Methodology/Principal findings

Ten ecological models were constructed based on the occurrence data of Oncomelania hupensis and a range of variables in the Poyang Lake region of China, including four presence-only models (Maximum Entropy Models, Genetic Algorithm for rule-set Production, Bioclim and Domain) and six presence-absence models (Generalized Linear Models, Multivariate Adaptive Regression Splines, Flexible Discriminant Analysis, as well as machine algorithmic models–Random Forest, Classification Tree Analysis, Generalized Boosted Model), to predict high-risk snail habitats. Based on overall predictive performance, we found Presence-absence models outperformed the presence-only models and the models based on machine learning algorithms of classification trees showed the highest accuracy. The highest risk was located in the watershed of the River Fu in Yugan County, as well as the watershed of the River Gan and the River Xiu in Xingzi County, covering an area of 52.3 km2. The other high-risk areas for both snail habitats and schistosomiasis were mainly concentrated at the confluence of Poyang Lake and its five main tributaries.

Conclusions/Significance

This study developed a new distribution map of snail habitats in the Poyang Lake region, and demonstrated the critical role of ecological models in risk assessment to directing local field investigation of Oncomelania hupensis. Moreover, this study could also contribute to the development of effective strategies to prevent further spread of schistosomiasis from endemic areas to non-endemic areas.

Author summary

Oncomelania hupensis is the sole intermediate host of Schistosoma japonicum and it is critical for the long-term sustainable control and elimination of schistosomiasis. We suggest a new analytical framework to predict high-risk snail habitats based on ecological models. Their predictive performance were compared via three indices (receiver-operating characteristic [ROC] curve, Kappa value and calibrating plot) and further they were classified into three grades with different discrimination ability. The four best models were chosen and combined to identify snail habitats, facilitating classification of the snail habitats in the Poyang Lake region into four risk grades, which should be prioritized for interruption of the snail life cycle, with control intensity and scope dependent on the available health resources.

Introduction

Schistosomiasis japonica, a water-borne parasitic disease, has long been prevalent in 12 provinces located along the Yangtze River in China. It is caused by infection with the parasite Schistosoma japonicum, which has a unique intermediate host, Oncomelania hupensis. During the past 60 years, China has made remarkable progress towards eliminating schistosomiasis japonica. Much of this progress was made during the World Bank Loan Project (1992–2001), e.g., prevalence was reduced by more than 50%[1]. Additional control activities were initiated in 2005 based on replacement of draft cattle with mechanisation and increased health education, which resulted in further gains in controlling this disease. Up to 2015, 12 endemic provinces located along the Yangtze River had reached the stage of transmission being interrupted or controlled[2]. Despite declining schistosomiasis prevalence year-by-year and an overall low prevalence, this disease remains a serious problem in China. Transmission risk remains high in some regional areas, especially the lake and marshland regions. It is alarming that the area of snail habitat in some regions (e.g. Hubei, Hunan, Jiangxi and Anhui) are still extensive and new or infective snail habitats are still being discovered, especially in these lake and marshland regions (e.g. Dongting Lake and Poyang Lake regions)[3]. This represents a serious challenge for preventing a rebound in prevalence and spread of schistosomiasis in China. Therefore, how to predict high-risk areas accurately and allocate the limited health resources effectively has become the key and future focus of schistosomiasis prevention and control activities.

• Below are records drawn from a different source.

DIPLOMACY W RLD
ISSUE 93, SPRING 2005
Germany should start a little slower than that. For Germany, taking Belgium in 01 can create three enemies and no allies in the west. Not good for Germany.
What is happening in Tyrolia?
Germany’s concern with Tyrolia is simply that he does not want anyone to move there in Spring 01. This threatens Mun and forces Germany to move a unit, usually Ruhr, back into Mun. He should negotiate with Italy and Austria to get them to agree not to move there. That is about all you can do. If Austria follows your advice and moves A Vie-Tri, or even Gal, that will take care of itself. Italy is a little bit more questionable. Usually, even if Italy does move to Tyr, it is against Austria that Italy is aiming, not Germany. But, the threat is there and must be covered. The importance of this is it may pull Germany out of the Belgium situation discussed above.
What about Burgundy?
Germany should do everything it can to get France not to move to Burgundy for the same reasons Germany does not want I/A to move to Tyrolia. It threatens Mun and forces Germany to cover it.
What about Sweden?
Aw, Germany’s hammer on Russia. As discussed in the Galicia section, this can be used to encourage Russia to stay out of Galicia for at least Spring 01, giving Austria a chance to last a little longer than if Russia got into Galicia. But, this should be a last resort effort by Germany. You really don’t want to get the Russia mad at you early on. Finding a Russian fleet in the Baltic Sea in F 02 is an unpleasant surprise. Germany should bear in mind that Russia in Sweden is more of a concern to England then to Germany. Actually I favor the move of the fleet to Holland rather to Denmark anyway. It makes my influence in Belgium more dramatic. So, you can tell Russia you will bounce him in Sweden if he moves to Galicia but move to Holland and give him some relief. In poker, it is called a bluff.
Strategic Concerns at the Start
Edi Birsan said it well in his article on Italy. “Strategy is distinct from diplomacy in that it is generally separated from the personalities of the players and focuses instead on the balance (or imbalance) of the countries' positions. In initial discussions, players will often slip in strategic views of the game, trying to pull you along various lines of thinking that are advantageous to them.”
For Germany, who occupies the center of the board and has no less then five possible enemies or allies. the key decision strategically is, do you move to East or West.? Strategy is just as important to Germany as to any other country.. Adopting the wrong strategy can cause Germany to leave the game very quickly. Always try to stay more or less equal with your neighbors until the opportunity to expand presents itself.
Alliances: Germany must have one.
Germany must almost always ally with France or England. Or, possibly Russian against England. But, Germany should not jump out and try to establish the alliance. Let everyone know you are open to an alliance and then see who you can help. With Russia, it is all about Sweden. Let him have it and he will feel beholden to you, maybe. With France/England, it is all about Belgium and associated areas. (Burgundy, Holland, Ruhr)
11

It is widely acknowledged that the epidemiology of S. japonicum infections has a particular spatial characteristic because it depends on the presence of its sole intermediate host snail, O.hupensis, whose reproduction is governed by specific climatic and environmental condition[4]. It is certain that where schistosomiasis occurs (excluding imported cases), O.hupensis exist. Therefore, controlling the spread of O.hupensis, especially infected hosts, will lead to long-term effective schistosomiasis control since killing and eliminating snail habitats is the most sustainable measure for controlling this disease. However, this is challenging from the perspective of a national control strategy because of the massive investment of manpower, physical and financial resources, and potential environmental pollution.

Knowledge about a species’ ecological and geographical distribution is of great concern in fields such as ecological conservation and species biodiversity. To assess the spatial distribution of O.hupensis, field investigations have been widely applied. However, for many regions (including mountains and swamp), detailed and accurate data on spatial distribution of snail habitats are not available because collecting such data via snail surveys is labour-intensive and costly, and some places are difficult to access. Consequently, with the advent of techniques including remote sensing (RS), global positioning system (GPS) and geographical information system (GIS), many researches are increasingly relying on the classification of RS images as a means to predict snail distributions. Previous studies have used indices–such as land surface temperature (LST), normalized difference vegetation index (NDVI), and normalized difference water index (NDWI)–extracted directly from RS images as predictors of distributions pattern[5]. These methods can assist in understanding spatial patterns of snail habitats at a broad scale. However, because of poor accuracy and high misclassification error associated with those methods, exploring a variety of new predictive models based on statistical algorithms to predict patterns of snail distribution has been growing rapidly[6,7].

Ecological niche models (ENMs) is a powerful method for producing predictive risk maps of species distribution and has been widely applied to many species in various fields, especially invasive species[8,9]. The concept of “ecological niche” was first proposed by Joseph Grinnell in 1917 to define species distribution patterns (excluding migration)[10]. Based on this concept, ENMs are developed to predict the geographical distribution of species through analysing the statistical relationships between known localities of the species of interest and risk variables. How to compare the relative performance of different models and make the final selection of best modelling strategy remains a challenge[11,12].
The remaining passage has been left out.